Fire! Orchestra - Enter
- Stewart Smith
- 8 July 2014
Mats Gustafsson attempts to follow-up the success of 2013's Exit!, with mixed results
Fire! Orchestra’s Exit!, in which saxophone hero Mats Gustafsson expanded his free jazz / psych rock trio into a 30-piece behemoth, was a highlight of 2013. While still driven by Johan Berthling’s hypnotic bass, this new Fire! music blazed with the spontaneous interplay between a crack team of Swedish jazzers and the wildly inventive vocalists Mariam Wallentin and Sofia Jernberg.
Enter is a more structured affair, organising composed and improvised passages into a prog rock-like suite.
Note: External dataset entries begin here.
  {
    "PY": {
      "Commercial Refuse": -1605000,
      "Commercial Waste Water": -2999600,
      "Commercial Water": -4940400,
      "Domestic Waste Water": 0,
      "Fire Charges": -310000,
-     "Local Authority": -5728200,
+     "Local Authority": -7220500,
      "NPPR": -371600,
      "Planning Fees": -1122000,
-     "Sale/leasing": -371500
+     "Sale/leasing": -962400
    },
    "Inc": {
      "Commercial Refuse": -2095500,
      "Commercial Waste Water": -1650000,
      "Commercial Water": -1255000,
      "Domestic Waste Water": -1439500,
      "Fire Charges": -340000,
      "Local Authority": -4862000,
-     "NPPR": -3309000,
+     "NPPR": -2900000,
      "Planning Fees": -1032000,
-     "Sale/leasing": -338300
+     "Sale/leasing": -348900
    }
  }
The mood is suitably 70s, heavy with the fug of patchouli and hash, the mellow vibes tinged with dread. ‘Part One’ is stripped right back, as a slow-burning Fender Rhodes riff ushers in Wallentin’s bluesy torch singing. Horns gradually enter to support the riff, before it all falls into a black hole of King Crimson-like mellotron.
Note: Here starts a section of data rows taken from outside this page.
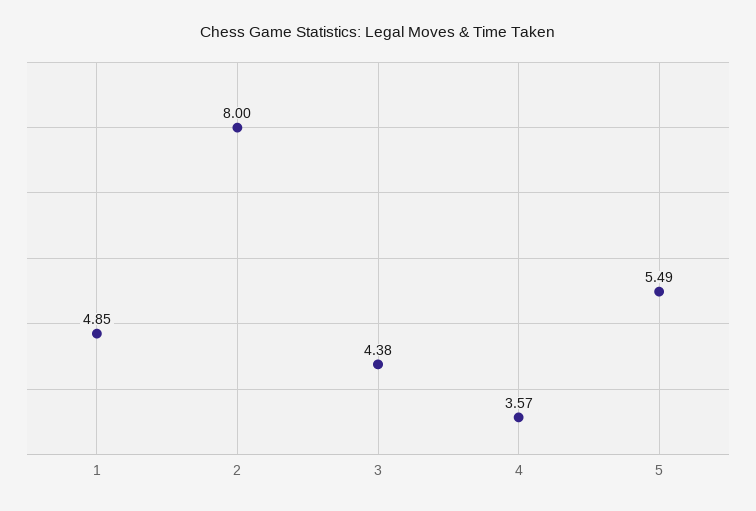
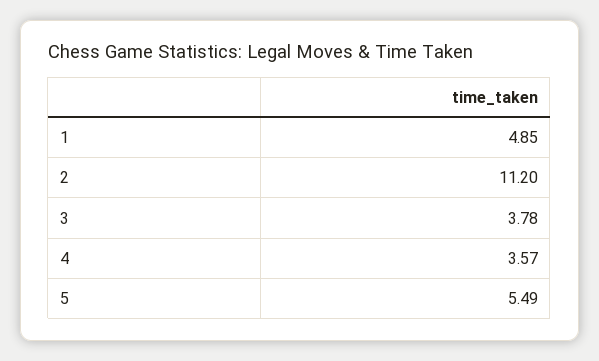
  {
    "1": 4.85,
-   "2": 8,
+   "2": 11.2,
-   "3": 4.38,
+   "3": 3.78,
    "4": 3.57,
    "5": 5.49
  }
‘Part Two’ hits the ground running, with a insistent groove knowingly filched from The Beatles’ ‘Tomorrow Never Knows’. Pretty nifty, but for Simon Ohlsson’s pompous vocals, which are a step too far into prog naffness. Electronicist Joachim Nordwall takes over for a refreshingly contemporary excursion into noise, but save for a few gaseous puffs of trombone beneath his frayed arcs of tone, there’s no real exchange with the Orchestra – a missed opportunity.
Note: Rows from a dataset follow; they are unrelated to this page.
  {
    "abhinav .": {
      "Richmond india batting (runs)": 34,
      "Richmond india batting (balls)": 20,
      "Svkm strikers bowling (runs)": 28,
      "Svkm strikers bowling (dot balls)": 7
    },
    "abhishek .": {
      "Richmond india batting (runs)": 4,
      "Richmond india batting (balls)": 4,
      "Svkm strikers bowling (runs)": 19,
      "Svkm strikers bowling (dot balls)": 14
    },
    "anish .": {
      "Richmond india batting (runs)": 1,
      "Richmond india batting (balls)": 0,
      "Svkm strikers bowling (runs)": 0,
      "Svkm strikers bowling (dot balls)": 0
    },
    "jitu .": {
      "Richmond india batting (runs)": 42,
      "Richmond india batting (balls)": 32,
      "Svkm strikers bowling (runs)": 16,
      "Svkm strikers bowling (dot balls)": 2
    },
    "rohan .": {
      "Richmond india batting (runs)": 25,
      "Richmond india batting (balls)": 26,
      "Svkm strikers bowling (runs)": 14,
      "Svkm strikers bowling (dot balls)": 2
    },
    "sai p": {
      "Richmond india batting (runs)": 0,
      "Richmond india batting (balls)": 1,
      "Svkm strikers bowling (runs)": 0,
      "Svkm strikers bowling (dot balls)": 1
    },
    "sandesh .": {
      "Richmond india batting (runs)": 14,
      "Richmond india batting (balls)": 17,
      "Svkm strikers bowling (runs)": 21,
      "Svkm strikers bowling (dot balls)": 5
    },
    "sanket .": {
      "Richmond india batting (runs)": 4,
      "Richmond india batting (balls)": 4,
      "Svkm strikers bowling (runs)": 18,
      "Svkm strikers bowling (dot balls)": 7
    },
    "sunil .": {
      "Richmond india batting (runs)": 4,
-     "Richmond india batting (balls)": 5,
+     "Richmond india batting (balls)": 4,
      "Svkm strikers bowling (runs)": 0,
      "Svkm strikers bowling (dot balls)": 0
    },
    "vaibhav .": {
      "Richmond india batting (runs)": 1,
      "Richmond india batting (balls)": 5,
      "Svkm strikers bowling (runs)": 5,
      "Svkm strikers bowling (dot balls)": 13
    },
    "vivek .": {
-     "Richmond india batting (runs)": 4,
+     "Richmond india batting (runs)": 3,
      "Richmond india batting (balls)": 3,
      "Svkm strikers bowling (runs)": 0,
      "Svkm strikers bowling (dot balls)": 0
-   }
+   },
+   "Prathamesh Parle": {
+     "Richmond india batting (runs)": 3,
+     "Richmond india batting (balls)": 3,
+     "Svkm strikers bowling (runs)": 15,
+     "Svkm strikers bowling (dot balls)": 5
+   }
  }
A mini-concerto for horns and solo sax is genuinely affecting, evoking a wintry Swedish seascape as Gustafsson blows freely over Mats Äleklint’s stately arrangement. There’s more spontaneous play between sections of the Orchestra in ‘Part Three’, with Jernberg gnashing and growling at the wailing horns over a see-sawing riff. ‘Part Four’ reprises Wallentin’s main theme, with the full Orchestra rising behind the vocalists as they strive for a cosmic weightiness. The ambition of Enter is laudable, but in its bid to accommodate so many voices, it lacks the character and energy of its predecessor.